In 1997, WTVT fired journalists Jane Akre and her husband Steve Wilson for "refusing to include knowingly false information in their report concerning the Monsanto Company's production of rBGH, a drug designed to make cows produce more milk than what is natural."[4] They sued Fox under Florida's whistleblower law. In August 18, 2000, the jury unanimously determined that Fox "'acted intentionally and deliberately to falsify or distort the plaintiffs' news reporting on BGH.' In that decision, the jury also found that Jane's threat to blow the whistle on Fox's misconduct to the FCC was the sole reason for the termination.[5].

However, Fox appealed to an appellate court and won in 2004, after the court declared that the FCC policy against falsification that Fox violated was just a policy and not a "law, rule, or regulation", and so the whistle blower law did not apply.
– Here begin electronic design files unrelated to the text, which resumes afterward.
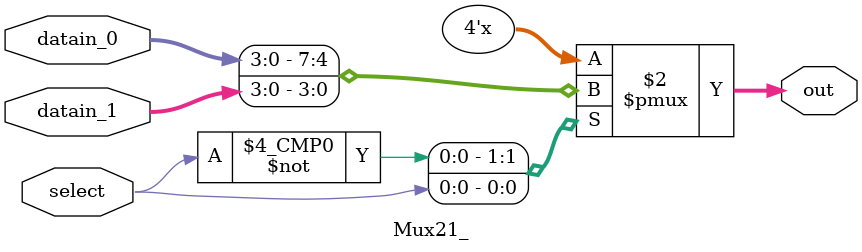
<source format=v>
`timescale 1ns / 1ps
module Mux21_(
	
	input [3:0] datain_0,
	input [3:0] datain_1,
	input select,
	output reg[3:0] out
    );
	 
always @ (select or datain_0 or datain_1)
begin
	case(select)
	1'b0 : out = datain_0;
	1'b1 : out = datain_1;
	endcase
end

endmodule

</source>
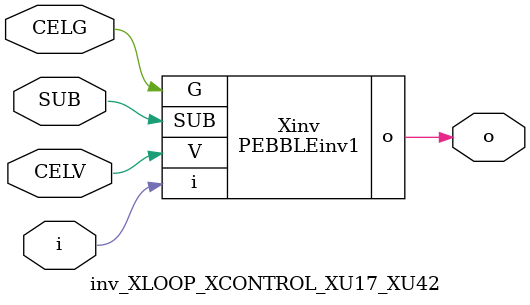
<source format=v>



module PEBBLEinv1 ( o, G, SUB, V, i );

  input V;
  input i;
  input G;
  output o;
  input SUB;
endmodule

//Celera Confidential Do Not Copy inv_XLOOP_XCONTROL_XU17_XU42
//Celera Confidential Symbol Generator
//5V Inverter
module inv_XLOOP_XCONTROL_XU17_XU42 (CELV,CELG,i,o,SUB);
input CELV;
input CELG;
input i;
input SUB;
output o;

//Celera Confidential Do Not Copy inv
PEBBLEinv1 Xinv(
.V (CELV),
.i (i),
.o (o),
.SUB (SUB),
.G (CELG)
);
//,diesize,PEBBLEinv1

//Celera Confidential Do Not Copy Module End
//Celera Schematic Generator
endmodule

</source>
The Florida appellate court agreed with WTVT's (Fox) argument "that the FCC's policy against the intentional falsification of the news -- which the FCC has called its "news distortion policy" -- does not qualify as the required "law, rule, or regulation" under section 448.102.[...]Because the FCC's news distortion policy is not a "law, rule, or regulation" under section 448.102, Akre has failed to state a claim under the whistle-blower's statute."[6]

WTVT - Wikipedia, the free encyclopedia
The case is New World Communs. of Tampa, Inc. v. Akre, 866 So. 2d 1231 (2003).

Where did you find the bolded information?